[Electronics engineering source data]
Content starts

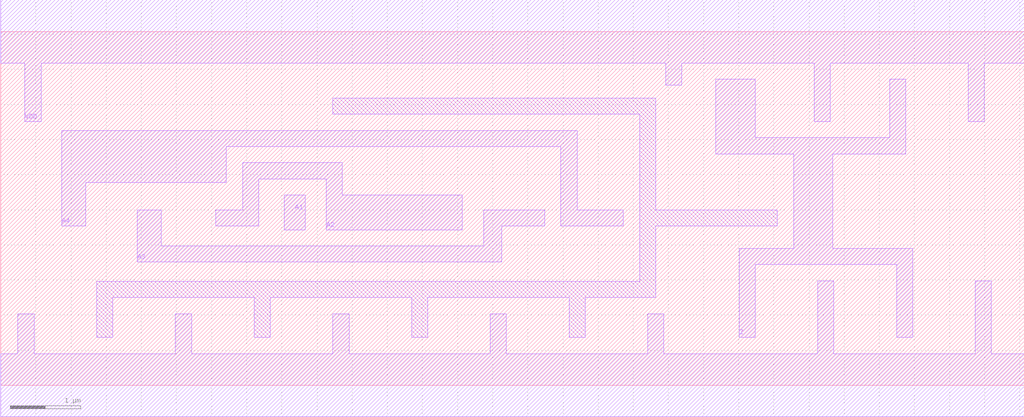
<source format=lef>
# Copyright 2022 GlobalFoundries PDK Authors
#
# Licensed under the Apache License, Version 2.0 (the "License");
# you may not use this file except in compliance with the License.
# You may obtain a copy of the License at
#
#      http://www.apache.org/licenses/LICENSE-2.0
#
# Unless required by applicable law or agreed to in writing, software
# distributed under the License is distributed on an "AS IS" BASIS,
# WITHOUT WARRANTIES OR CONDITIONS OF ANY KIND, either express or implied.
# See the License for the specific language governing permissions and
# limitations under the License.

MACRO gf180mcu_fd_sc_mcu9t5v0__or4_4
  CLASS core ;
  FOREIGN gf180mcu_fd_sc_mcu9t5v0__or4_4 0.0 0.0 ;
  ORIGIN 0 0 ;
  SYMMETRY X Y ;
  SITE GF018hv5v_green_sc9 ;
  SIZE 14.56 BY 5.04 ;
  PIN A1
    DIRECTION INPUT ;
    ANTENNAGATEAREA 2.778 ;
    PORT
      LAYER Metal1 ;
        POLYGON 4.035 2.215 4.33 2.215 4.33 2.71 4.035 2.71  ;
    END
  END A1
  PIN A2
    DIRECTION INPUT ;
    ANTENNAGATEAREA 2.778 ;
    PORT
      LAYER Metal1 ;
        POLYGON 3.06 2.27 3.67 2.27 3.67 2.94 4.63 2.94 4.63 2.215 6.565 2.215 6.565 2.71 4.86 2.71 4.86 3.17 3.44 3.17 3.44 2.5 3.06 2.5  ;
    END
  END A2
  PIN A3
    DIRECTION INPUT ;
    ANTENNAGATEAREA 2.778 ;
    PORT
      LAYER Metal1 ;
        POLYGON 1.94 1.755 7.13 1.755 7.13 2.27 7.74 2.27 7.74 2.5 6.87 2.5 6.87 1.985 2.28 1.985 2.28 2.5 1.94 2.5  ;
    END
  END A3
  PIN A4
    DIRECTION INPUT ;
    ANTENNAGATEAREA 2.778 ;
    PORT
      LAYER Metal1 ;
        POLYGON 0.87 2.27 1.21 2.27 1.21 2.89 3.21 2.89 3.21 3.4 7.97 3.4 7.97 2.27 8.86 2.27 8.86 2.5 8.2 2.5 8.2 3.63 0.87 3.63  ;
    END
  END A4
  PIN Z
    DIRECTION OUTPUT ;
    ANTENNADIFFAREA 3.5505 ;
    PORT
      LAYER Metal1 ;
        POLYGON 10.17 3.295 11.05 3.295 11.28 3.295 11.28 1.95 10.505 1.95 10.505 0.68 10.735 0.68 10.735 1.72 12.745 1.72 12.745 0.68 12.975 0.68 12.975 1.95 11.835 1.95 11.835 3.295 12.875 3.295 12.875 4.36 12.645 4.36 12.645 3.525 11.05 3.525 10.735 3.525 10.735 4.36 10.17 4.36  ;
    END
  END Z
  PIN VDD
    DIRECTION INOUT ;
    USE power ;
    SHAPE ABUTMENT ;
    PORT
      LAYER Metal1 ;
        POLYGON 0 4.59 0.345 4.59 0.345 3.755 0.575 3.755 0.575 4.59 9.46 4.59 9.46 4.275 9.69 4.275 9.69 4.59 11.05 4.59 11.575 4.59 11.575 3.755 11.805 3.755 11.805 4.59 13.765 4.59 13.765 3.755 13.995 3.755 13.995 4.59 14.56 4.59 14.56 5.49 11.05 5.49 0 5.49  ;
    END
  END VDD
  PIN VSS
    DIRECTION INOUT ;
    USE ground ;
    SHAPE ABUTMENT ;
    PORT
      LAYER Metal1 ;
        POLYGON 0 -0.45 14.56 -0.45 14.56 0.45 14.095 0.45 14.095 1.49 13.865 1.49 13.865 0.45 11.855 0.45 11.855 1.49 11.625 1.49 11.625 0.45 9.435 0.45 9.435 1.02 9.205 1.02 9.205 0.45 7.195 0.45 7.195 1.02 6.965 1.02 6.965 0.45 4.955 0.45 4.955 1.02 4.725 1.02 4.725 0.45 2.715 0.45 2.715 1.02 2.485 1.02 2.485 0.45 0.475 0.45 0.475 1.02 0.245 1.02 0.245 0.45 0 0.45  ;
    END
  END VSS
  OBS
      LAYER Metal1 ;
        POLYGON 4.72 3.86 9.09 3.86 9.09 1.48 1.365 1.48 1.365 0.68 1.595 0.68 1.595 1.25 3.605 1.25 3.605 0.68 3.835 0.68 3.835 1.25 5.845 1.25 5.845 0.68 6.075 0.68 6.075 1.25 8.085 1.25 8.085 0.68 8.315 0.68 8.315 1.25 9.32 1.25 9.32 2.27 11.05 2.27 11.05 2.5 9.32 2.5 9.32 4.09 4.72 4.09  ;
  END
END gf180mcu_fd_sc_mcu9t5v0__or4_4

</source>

Content ends

> [TASK TO CARRY OUT]: Write out exactly the lines between the start of the data and the line with "# distributed under", including both, but none of the pictures.

> [RESULT FOR THIS EXERCISE]:
<source format=lef>
# Copyright 2022 GlobalFoundries PDK Authors
#
# Licensed under the Apache License, Version 2.0 (the "License");
# you may not use this file except in compliance with the License.
# You may obtain a copy of the License at
#
#      http://www.apache.org/licenses/LICENSE-2.0
#
# Unless required by applicable law or agreed to in writing, software
# distributed under the License is distributed on an "AS IS" BASIS,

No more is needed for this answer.